For this exercise, repeat the records below exactly as written.

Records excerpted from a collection
--- START ---
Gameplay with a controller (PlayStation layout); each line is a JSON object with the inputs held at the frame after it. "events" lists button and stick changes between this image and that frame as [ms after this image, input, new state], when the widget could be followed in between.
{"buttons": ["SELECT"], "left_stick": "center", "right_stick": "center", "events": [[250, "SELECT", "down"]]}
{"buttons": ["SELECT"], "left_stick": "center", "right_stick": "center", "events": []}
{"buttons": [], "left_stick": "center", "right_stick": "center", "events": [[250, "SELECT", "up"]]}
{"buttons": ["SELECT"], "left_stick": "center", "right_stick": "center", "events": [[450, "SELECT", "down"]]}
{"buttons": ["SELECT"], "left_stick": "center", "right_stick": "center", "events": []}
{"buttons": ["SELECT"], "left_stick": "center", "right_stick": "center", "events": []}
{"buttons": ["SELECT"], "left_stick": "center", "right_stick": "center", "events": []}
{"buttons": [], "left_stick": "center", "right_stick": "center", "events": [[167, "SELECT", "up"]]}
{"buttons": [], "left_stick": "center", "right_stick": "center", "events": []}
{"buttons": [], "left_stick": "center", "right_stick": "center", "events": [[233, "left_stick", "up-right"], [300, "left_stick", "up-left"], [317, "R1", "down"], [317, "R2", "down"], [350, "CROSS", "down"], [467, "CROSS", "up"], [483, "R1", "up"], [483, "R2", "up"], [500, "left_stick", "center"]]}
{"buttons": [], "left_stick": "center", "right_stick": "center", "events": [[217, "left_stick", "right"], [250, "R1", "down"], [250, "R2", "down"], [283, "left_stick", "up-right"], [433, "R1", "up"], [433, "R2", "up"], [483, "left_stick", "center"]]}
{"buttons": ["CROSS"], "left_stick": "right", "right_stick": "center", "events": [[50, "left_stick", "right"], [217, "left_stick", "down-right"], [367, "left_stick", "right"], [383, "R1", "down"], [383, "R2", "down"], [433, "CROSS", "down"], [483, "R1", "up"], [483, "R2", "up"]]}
--- END ---
RESPONSE FOR THIS EXERCISE >>
Gameplay with a controller (PlayStation layout); each line is a JSON object with the inputs held at the frame after it. "events" lists button and stick changes between this image and that frame as [ms after this image, input, new state], when the widget could be followed in between.
{"buttons": ["SELECT"], "left_stick": "center", "right_stick": "center", "events": [[250, "SELECT", "down"]]}
{"buttons": ["SELECT"], "left_stick": "center", "right_stick": "center", "events": []}
{"buttons": [], "left_stick": "center", "right_stick": "center", "events": [[250, "SELECT", "up"]]}
{"buttons": ["SELECT"], "left_stick": "center", "right_stick": "center", "events": [[450, "SELECT", "down"]]}
{"buttons": ["SELECT"], "left_stick": "center", "right_stick": "center", "events": []}
{"buttons": ["SELECT"], "left_stick": "center", "right_stick": "center", "events": []}
{"buttons": ["SELECT"], "left_stick": "center", "right_stick": "center", "events": []}
{"buttons": [], "left_stick": "center", "right_stick": "center", "events": [[167, "SELECT", "up"]]}
{"buttons": [], "left_stick": "center", "right_stick": "center", "events": []}
{"buttons": [], "left_stick": "center", "right_stick": "center", "events": [[233, "left_stick", "up-right"], [300, "left_stick", "up-left"], [317, "R1", "down"], [317, "R2", "down"], [350, "CROSS", "down"], [467, "CROSS", "up"], [483, "R1", "up"], [483, "R2", "up"], [500, "left_stick", "center"]]}
{"buttons": [], "left_stick": "center", "right_stick": "center", "events": [[217, "left_stick", "right"], [250, "R1", "down"], [250, "R2", "down"], [283, "left_stick", "up-right"], [433, "R1", "up"], [433, "R2", "up"], [483, "left_stick", "center"]]}
{"buttons": ["CROSS"], "left_stick": "right", "right_stick": "center", "events": [[50, "left_stick", "right"], [217, "left_stick", "down-right"], [367, "left_stick", "right"], [383, "R1", "down"], [383, "R2", "down"], [433, "CROSS", "down"], [483, "R1", "up"], [483, "R2", "up"]]}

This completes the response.